In four regular-season games against the Phillies, including three starts, Strider was 4-0 with a 1.27 ERA and had 34 strikeouts in 21 1/3 innings while allowing a .097 average (7-for-72). That only made it harder to swallow the results of his final outing of the year, in Game 3 of the NL Division Series at Philadelphia.

Strider had ended the regular season on the injured list with a strained left oblique, which he sustained in a Sept. 18 game against the Phillies — the outing in which he surpassed Johnson’s fastest-to-200 strikeout mark.

Strider had not pitched in 26 days when he faced the Phillies in the division series, which was tied 1-1. Despite the long layoff, he continued his mastery of the Phillies early, averaging 98.4 mph with his fastball in the first two innings including a 100.6-mph clocking on his fourth pitch.

But after striking out two in the first inning and cruising through two innings with his usual velo, Strider tired in the third, when he issued a four-pitch walk to Brandon Marsh to start the inning and threw some uncharacteristically low 95-96 mph fastballs.

Strider’s one-out error on a pickoff throw moved Marsh to third, and Bryson Stott doubled on a nine-pitch at-bat to drive in the first of five runs charged to Strider in 2 1/3 innings.

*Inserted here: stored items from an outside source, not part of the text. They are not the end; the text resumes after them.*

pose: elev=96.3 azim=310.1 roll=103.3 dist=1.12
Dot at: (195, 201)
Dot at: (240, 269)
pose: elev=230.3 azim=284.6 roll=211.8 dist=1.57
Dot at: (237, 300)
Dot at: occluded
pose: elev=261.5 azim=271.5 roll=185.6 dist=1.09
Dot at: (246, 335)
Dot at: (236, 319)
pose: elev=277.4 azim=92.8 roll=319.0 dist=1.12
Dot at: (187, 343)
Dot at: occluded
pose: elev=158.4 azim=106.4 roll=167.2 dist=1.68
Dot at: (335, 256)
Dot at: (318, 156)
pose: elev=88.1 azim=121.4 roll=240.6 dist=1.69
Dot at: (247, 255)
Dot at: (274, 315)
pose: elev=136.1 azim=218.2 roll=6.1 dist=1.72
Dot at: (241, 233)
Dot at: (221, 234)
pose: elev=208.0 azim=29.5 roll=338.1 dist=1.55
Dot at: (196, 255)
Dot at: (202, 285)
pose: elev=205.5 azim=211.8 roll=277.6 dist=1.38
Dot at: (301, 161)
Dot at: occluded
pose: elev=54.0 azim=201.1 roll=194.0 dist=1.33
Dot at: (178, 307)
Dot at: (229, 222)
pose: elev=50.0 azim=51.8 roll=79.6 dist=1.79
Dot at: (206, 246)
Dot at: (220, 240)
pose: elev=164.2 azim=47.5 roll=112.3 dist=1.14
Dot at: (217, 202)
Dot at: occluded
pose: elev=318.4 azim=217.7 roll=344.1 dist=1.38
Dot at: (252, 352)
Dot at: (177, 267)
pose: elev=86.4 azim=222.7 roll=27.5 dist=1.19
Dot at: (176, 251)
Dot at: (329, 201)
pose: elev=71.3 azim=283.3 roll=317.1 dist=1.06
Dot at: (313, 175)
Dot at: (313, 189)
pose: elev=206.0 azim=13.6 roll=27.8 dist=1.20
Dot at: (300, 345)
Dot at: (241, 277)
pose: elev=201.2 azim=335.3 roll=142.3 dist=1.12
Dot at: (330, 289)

An intentional walk to Kyle Schwarber was followed by a first-pitch homer from Rhys Hoskins on a 93.8 mph fastball that was the slowest of Strider’s career.

He insisted afterward that the layoff wasn’t the cause of his rough outing, but players in both clubhouses knew otherwise. The Phillies, the NL East’s third-place team, seized the opportunity to take a 2-1 lead in a series they would finish a day later, then beat San Diego in the NLCS before losing to Houston in the World Series.

Anyone who knows him will tell you Strider is never lacking for motivation. He’s borderline compulsive with his workouts and fitness, and has studied every iota of his pitching mechanics in an effort to become as close to a perfect baseball-delivering machine as possible.

He used downtime during rehab following Tommy John surgery in 2019 to his advantage, seeking knowledge on eating, training and pitching at optimum levels. Now, he’s there. But if there was any way to amp up his inner drive even more, that ending to the postseason perhaps did it. That was apparent when he was asked Saturday at Braves Fest about having time during the winter to reflect on his stellar rookie season.

“I kind of enjoy those things in the moment,” he said. “My goal is to go out every five days and give us a chance to win. If that happens, I enjoy it that day. Then you kind of have to just start over between every start. And the way the (postseason) ended, it made it easier to just kind of lock into 2023 and go ahead and get ready. I had the wedding early; that was sort of my vacation from baseball. But I wanted to get work in since I’d just had the injury and I knew I was healthy (now). I wanted to sort of build off that.”

He said of the oblique injury and NLDS, “In a weird way, I’m glad that it worked out that way. Because I don’t want to go to the offseason going, ‘I had a good year; I’m pretty good.’ Then it’ll happen again. The game is going to adjust to you, and the biggest teacher is failure. You don’t really know what you need to improve upon until something goes wrong, so that area is highlighted in some way.

“Obviously an oblique injury is something that everybody in baseball is susceptible to. Mine was not super severe. The training staff did a great job getting me back. And I thought that I was effective for a little bit there in the DS. Unfortunately, we didn’t pull it out. But I think the group we have now is capable of going all the way.”